Is it ethically justifiable to pirate copies of banned “subversive” books that would have otherwise been inaccessible? Does the ethical good of advancing the “liberating” freedom of knowledge against perceived state-sponsored repression negate the ethical reprehension of violating intellectual property and denying alms to a poor writer?
Or maybe the very act of attempting to read a “subversive” book is unethical for it evinces contempt for the rule of law? Would civil disobedience be a justifiable apologist defence for the contempt of the rule of law? Is the perceived immorality of state-sponsored repression actually ethically justified for it protects a far greater good of social harmony from the evils of political subversion? Would the ethical good of advancing freedom of knowledge then be unethical?
Is political subversion morally acceptable for it provides for democratic pluralism and hence sustainable state accountability in the long term? Is democratic liberalism still so ethically good when what society needs is the pure utilitarian need for economic development and social harmony that would otherwise be impeded by bickering political pluralism?

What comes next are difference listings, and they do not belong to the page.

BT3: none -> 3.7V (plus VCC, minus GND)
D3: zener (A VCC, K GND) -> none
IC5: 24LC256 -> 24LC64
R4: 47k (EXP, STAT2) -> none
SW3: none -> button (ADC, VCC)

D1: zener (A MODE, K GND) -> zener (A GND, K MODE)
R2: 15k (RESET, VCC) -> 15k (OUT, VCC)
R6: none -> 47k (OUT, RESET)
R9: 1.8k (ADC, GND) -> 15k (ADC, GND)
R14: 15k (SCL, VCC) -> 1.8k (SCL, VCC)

Wait, on the other note, maybe perhaps violating intellectual property rights is ethical for it diminishes intellectual monopoly and its rent-seeking encroachment on the public good of knowledge? Why are we back at discussing the ethical goodness of freedom of access to knowledge? Also maybe perhaps denying alms to a poor writer is less of an ethical bad, for the writer would in the first place get only a modicum of profits owing to the restricted circulation of his work?

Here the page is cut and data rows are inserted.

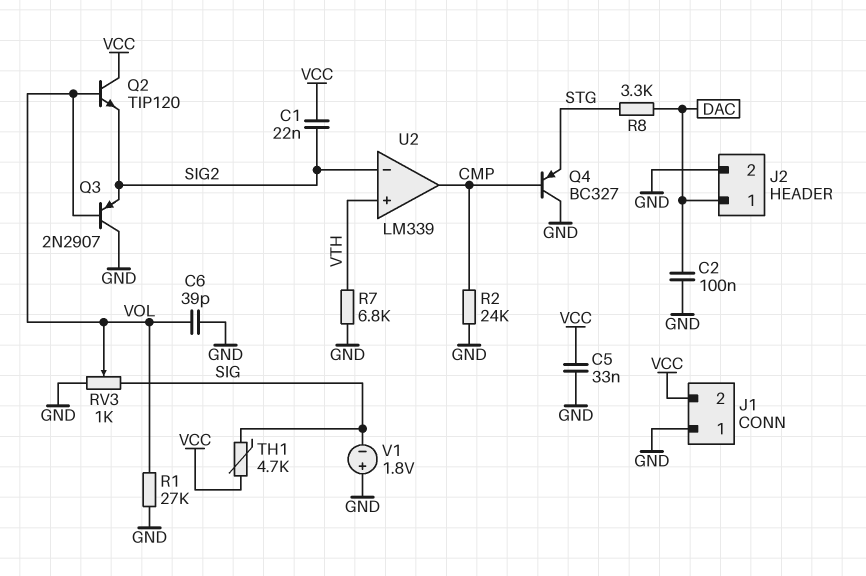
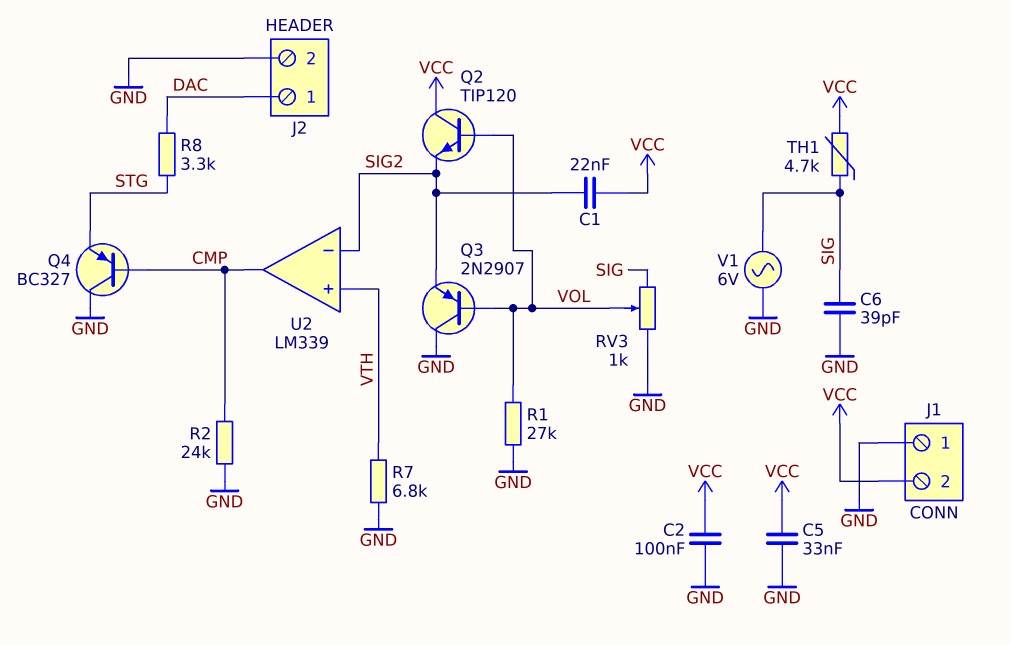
C2: 100nF (DAC, GND) -> 100nF (GND, VCC)
C6: 39pF (GND, VOL) -> 39pF (GND, SIG)
V1: 1.8V (plus GND, minus SIG) -> AC 6V (GND, SIG)

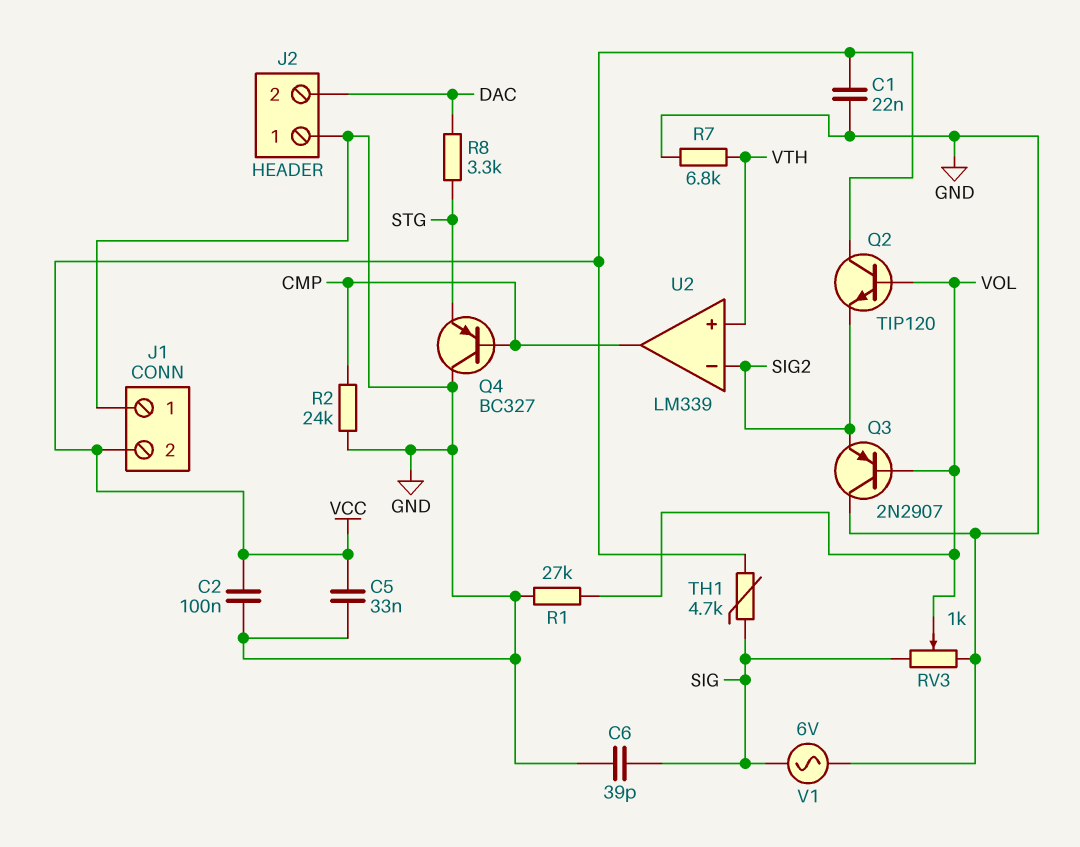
C1: 22nF (SIG2, VCC) -> 22nF (GND, VCC)
J2 pin 1: DAC -> GND
J2 pin 2: GND -> DAC

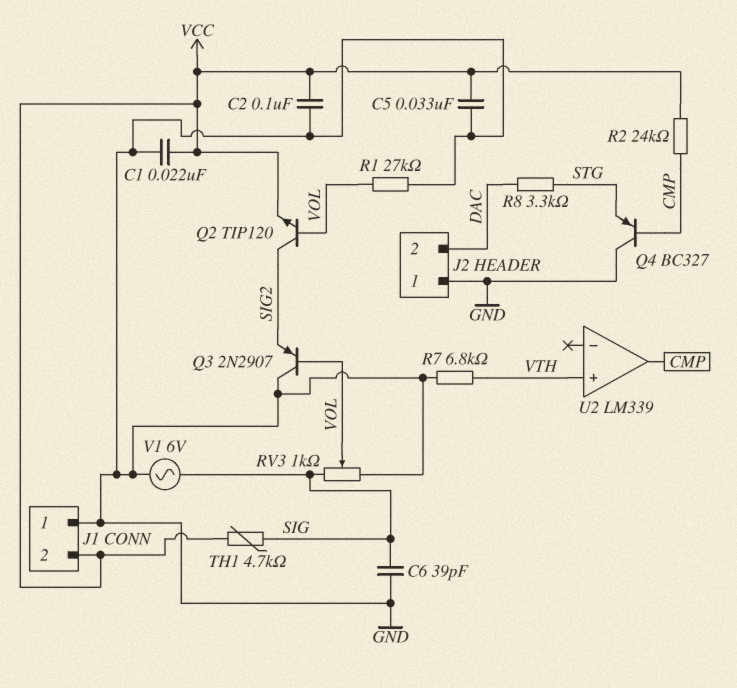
Q2: NPN TIP120 (B VOL, C VCC, E SIG2) -> NPN TIP120 (B VOL, C SIG2, E VCC)
R2: 24k (CMP, GND) -> 24k (CMP, VCC)
U2 pin in-: SIG2 -> none

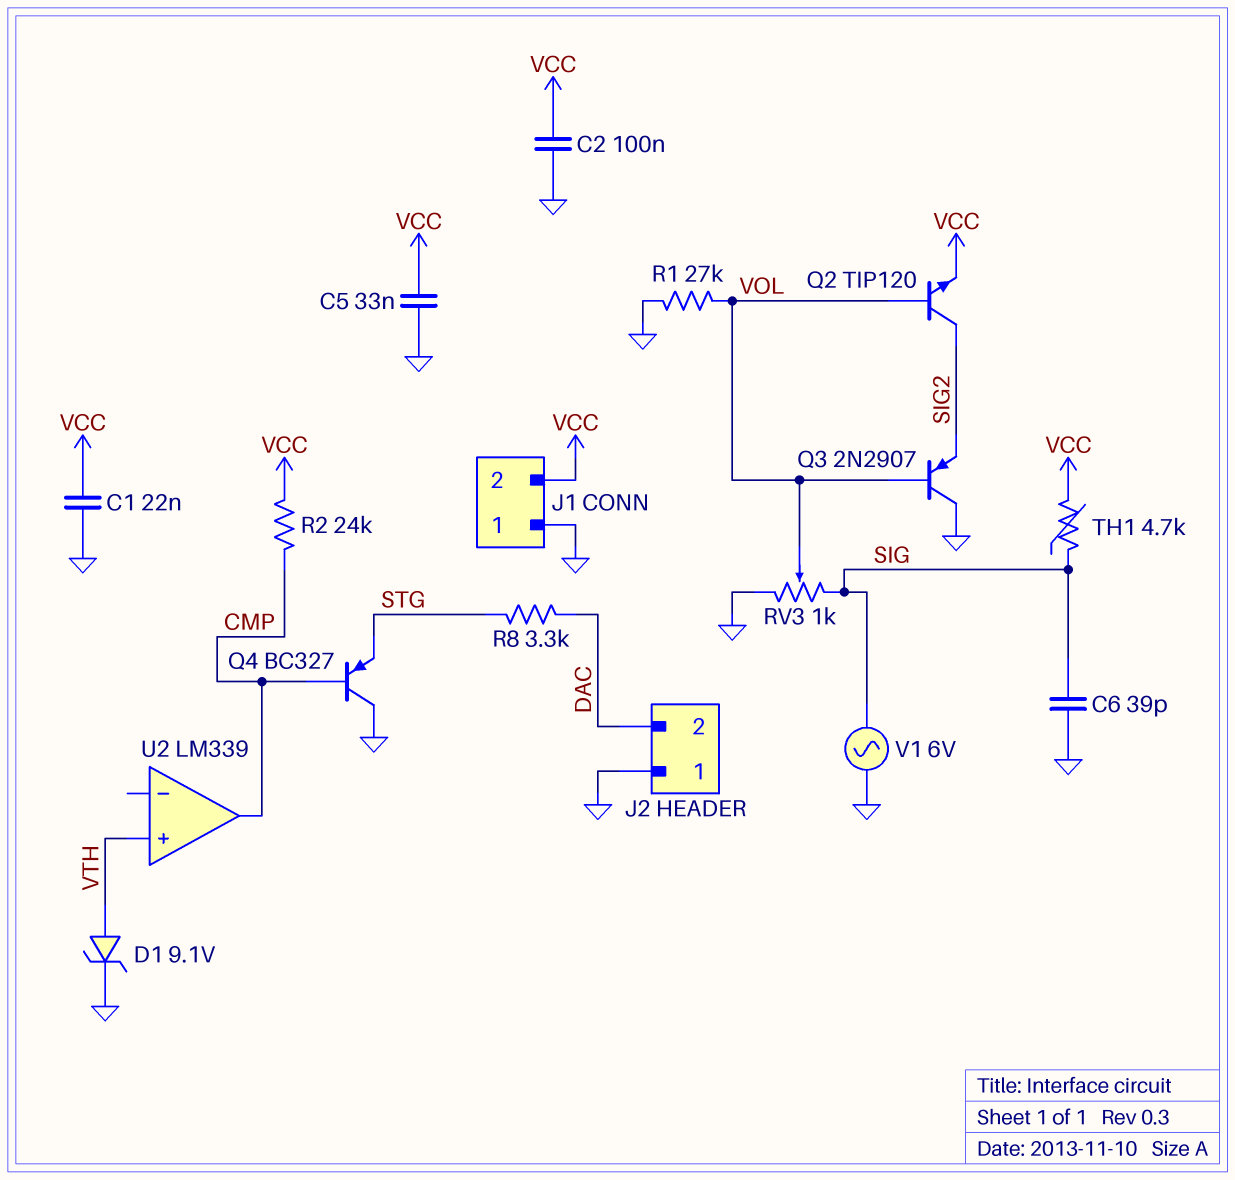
D1: none -> zener 9.1V (A VTH, K GND)
R7: 6.8k (GND, VTH) -> none

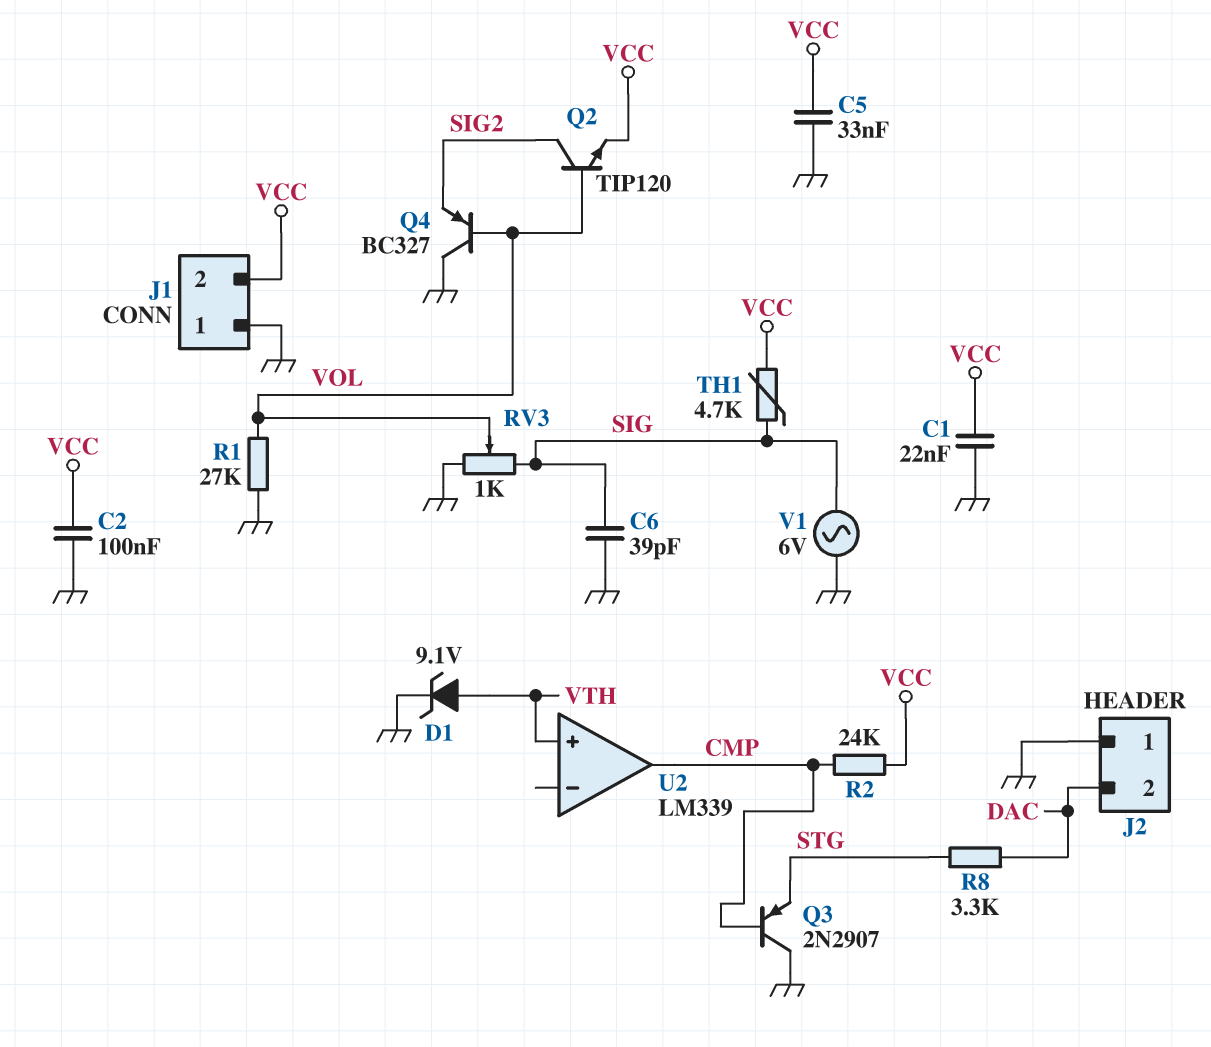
Q3: PNP 2N2907 (B VOL, C GND, E SIG2) -> PNP 2N2907 (B CMP, C GND, E STG)
Q4: PNP BC327 (B CMP, C GND, E STG) -> PNP BC327 (B VOL, C GND, E SIG2)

Is it ethical even to attempt to lend support to a writing as a profession for society needs less writers but instead the precious utility of doctors, engineers and technocrats? Is it ethical of me to continue writing this lengthy reductionist line of questioning when it is frivolous and time-wasting in face of more productive things I could engage in instead?
Or maybe I should just get that copy of that banned book which critically analyses the local legal institution? Or is it unethical of me to step on the toes of numerous ethical positions by engaging in the aforementioned act without further deliberation and indecision?